Smava – 6 month after start nearly all current

On March 24th launched its peer-to-peer lending service in Germany. Time for a recap on how Smava fared in its first 6 month of operation. How Smava operates can be read in this earlier article.
First the very positive news: So far in only 3 cases borrowers missed payment dates and in two of these cases the borrowers payed with only a few days delay. Therefore only one loan is currently late, resulting in that more than 99% of all loans are current. On the usability and interface side there have been no problems or complaints, the interface is working as expected. Thereis however room for improvement, especially in the account section where the handling gets a little clumsy once the lender has many loans.

But despite receiving very positive and extensive media coverage Smava so far failed to achieve mass appeal. While Smava says it has over 13000 registered users, Wiseclerk figures show approximately 250 active lenders and 180 active borrowers.


In the 6 month Smava handled a loan volume of 500000 Euro (approx 0.7 million US$), rather tiny compared to the loan volumes Prosper and Zopa handle. One move to foster growth was that Smava opened to lower credit grades in the beginning of August. While this led to a rise of loan listings (see chart below), fewer of the new loan listings were funded. But still over 50% of loan listings do get funded. It is to early to judge how the low credit rate loans will impact the default ratio.


Possibly the main reason for Smava’s slow growth is the effficiency of German banking. German banks have automated the consumer loan process and small consumer credits have interest rates (APR) of as low as 4 to 5% (for best credit grade). At Smava the interest rates at which loans are funding have risen compared to launch date, voiding the argument that Smava offers better rates then a bank for many cases.

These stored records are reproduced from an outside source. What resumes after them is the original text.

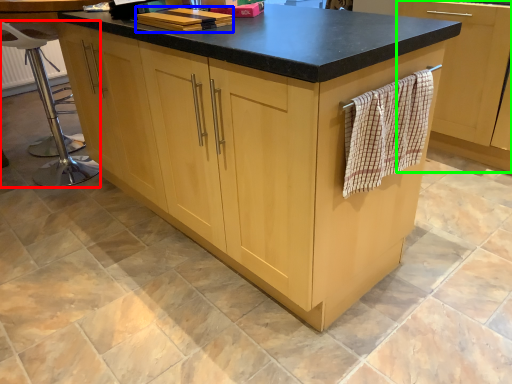
Question: Which object is the closest to the bar stool (highlighted by a red box)? Choose among these: book (highlighted by a blue box) or cabinetry (highlighted by a green box).

Choices:
 (A) book
 (B) cabinetry

Answer: (A)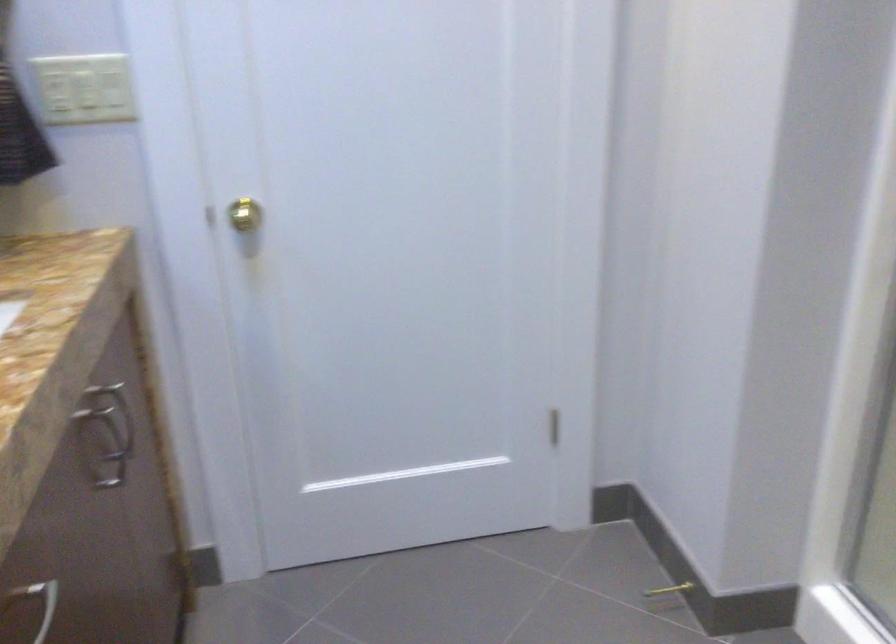
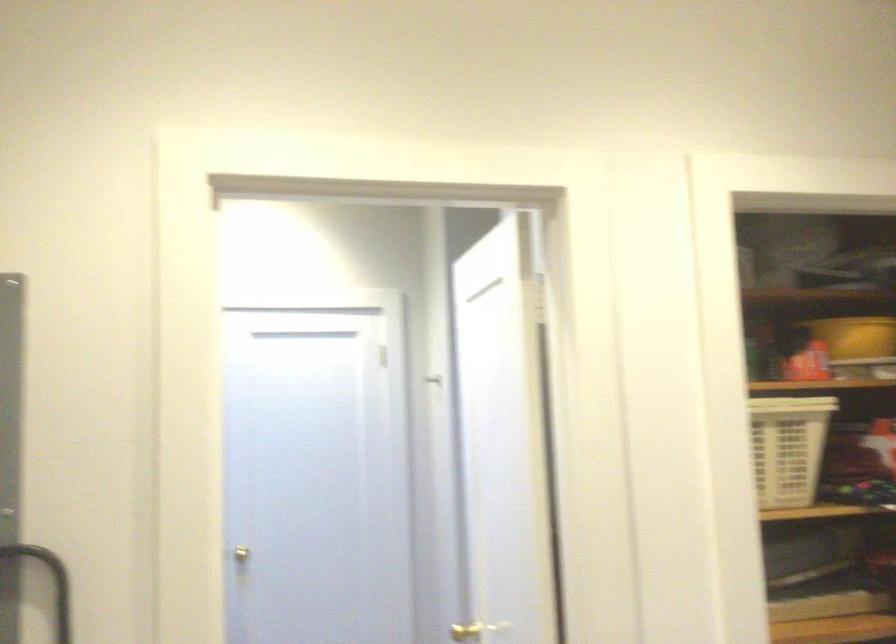
Question: I am providing you with two images of the same scene from different viewpoints. Which of the following objects are not visible in image2?

Choices:
 (A) light switch
 (B) purple hair tie
 (C) gold doorknob
 (D) white laundry basket

Answer: (A)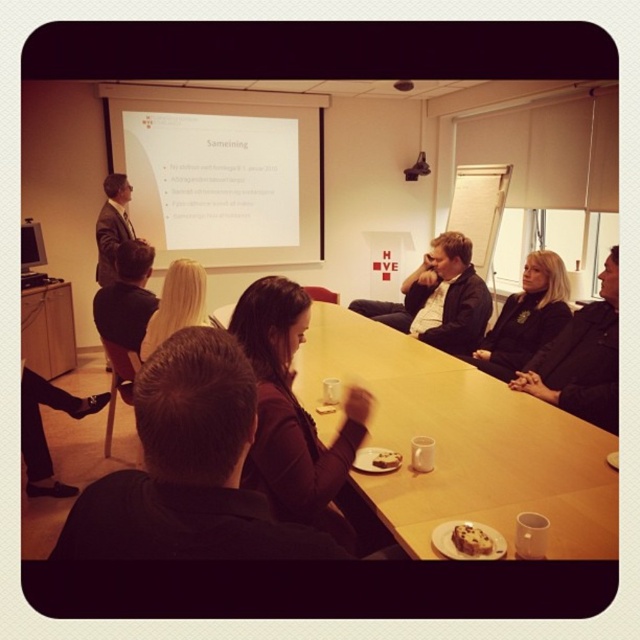
Question: Which object is positioned farthest from the matte wood table at lower left?

Choices:
 (A) white matte projection screen at upper center
 (B) blonde hair at center
 (C) black leather jacket at center

Answer: (C)

Question: Among these points, which one is nearest to the camera?

Choices:
 (A) (291, 97)
 (B) (74, 321)

Answer: (B)

Question: Does black leather jacket at center appear on the left side of matte wood table at lower left?

Choices:
 (A) yes
 (B) no

Answer: (B)

Question: Is wooden table at center above blonde hair at center?

Choices:
 (A) yes
 (B) no

Answer: (B)

Question: Based on their relative distances, which object is nearer to the matte wood table at lower left?

Choices:
 (A) matte brown jacket at center
 (B) white matte projection screen at upper center

Answer: (B)

Question: Does white matte projection screen at upper center appear over black leather jacket at center?

Choices:
 (A) yes
 (B) no

Answer: (A)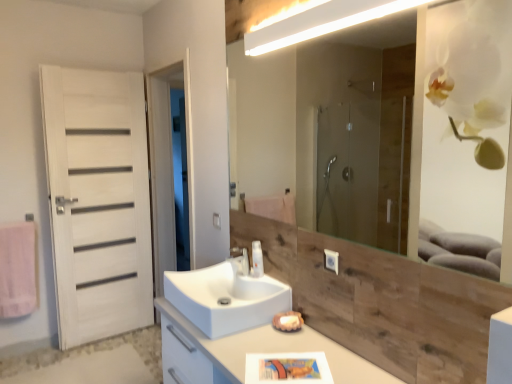
Question: Is white glossy sink at center with white glossy cabinet at center?

Choices:
 (A) yes
 (B) no

Answer: (B)

Question: Is the depth of white glossy sink at center greater than that of white glossy cabinet at center?

Choices:
 (A) yes
 (B) no

Answer: (A)

Question: Is white glossy sink at center completely or partially outside of white glossy cabinet at center?

Choices:
 (A) yes
 (B) no

Answer: (A)

Question: From a real-world perspective, is white glossy sink at center positioned under white glossy cabinet at center based on gravity?

Choices:
 (A) yes
 (B) no

Answer: (B)

Question: Is white glossy sink at center wider than white glossy cabinet at center?

Choices:
 (A) no
 (B) yes

Answer: (A)

Question: Is white glossy sink at center to the right of white glossy cabinet at center from the viewer's perspective?

Choices:
 (A) yes
 (B) no

Answer: (B)

Question: Does white glossy light fixture at upper center lie in front of white wood door at left?

Choices:
 (A) no
 (B) yes

Answer: (B)

Question: Is white glossy light fixture at upper center thinner than white wood door at left?

Choices:
 (A) no
 (B) yes

Answer: (B)

Question: Does white glossy light fixture at upper center appear on the right side of white wood door at left?

Choices:
 (A) yes
 (B) no

Answer: (A)

Question: Is white glossy light fixture at upper center outside of white wood door at left?

Choices:
 (A) yes
 (B) no

Answer: (A)

Question: From a real-world perspective, is white glossy light fixture at upper center on white wood door at left?

Choices:
 (A) yes
 (B) no

Answer: (A)

Question: Is white glossy light fixture at upper center to the left of white wood door at left from the viewer's perspective?

Choices:
 (A) no
 (B) yes

Answer: (A)

Question: Is white glossy light fixture at upper center to the right of white matte door at left from the viewer's perspective?

Choices:
 (A) yes
 (B) no

Answer: (A)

Smava is still faring well in the absence of serious peer to peer lending competion. With Dutch Boober troubled by regulation worries, the long announced plans of Boober to expand into Germany have yet to happen. Smava avoided regulatory problems in the first place because it partnered with a bank, which fulfils all regulation requirements.

Like Prosper Smava has yet to define the benefit of groups, which exist but have no plausible way of influencing/reducing the default risk.

James Alexander, Zopa co-founder, on peer to peer lending

Intruders TV did a long interview with James Alexander of covering the development of Zopa, regulation, market approach, lender and borrower advantages, the competition and other topics. The video starts of with polling passers-by on the street whether they heard of Zopa and would use peer-to-peer lending themselves.

P.S.: Noticed the bulletpoint on the whiteboard "Sell loan on phone".


Zopa demand figures

Lenders at Zopa do not (yet) select an individual borrower but rather select a market and a rate at which they want to lend their money. This is matched to borrower demand and if a match is found, money is lend out.

There is a 3rd party site tracking the development of the Zopa demand volume and charting it (daily, weekly, monthly, yearly). Recently the amount requested has gone down in most markets.



Recent peer-to-peer lending developments in the Netherlands

Dutch Boober this week resumed full operations overcoming an imposed stop on lending. Lenders however now are facing even more restrictions. After a maximum amount of 39000 Euro was introduced for lenders earlier, a new rule now allows lenders to close no more than 100 loans. Since the minimum bid is only 5 Euro in the worst case that could mean, that a lender has to stop after lending out 500 Euro (100×5). Apparently this development means that the top lenders, responsible for 30% of Boober's total loan volume, are banned from lending more money. While lenders critizise this new development as overregulated forced by dutch regulator AFM, there is not much they can do about it. Theoretically each individual lender could apply for a license, but in practise license fees over 1000 Euro prohibit this move.


After a failed launch in May p2p lending service now wants to lauch with a new concept. Borrowers can seek short term loans of 1 to 3 month duration for amounts between 50 and 500 Euro. Apparently these parameters have been selected to avoid falling under the regulation of the AFM. It remains to be seen if Frooble can thrive with this business model.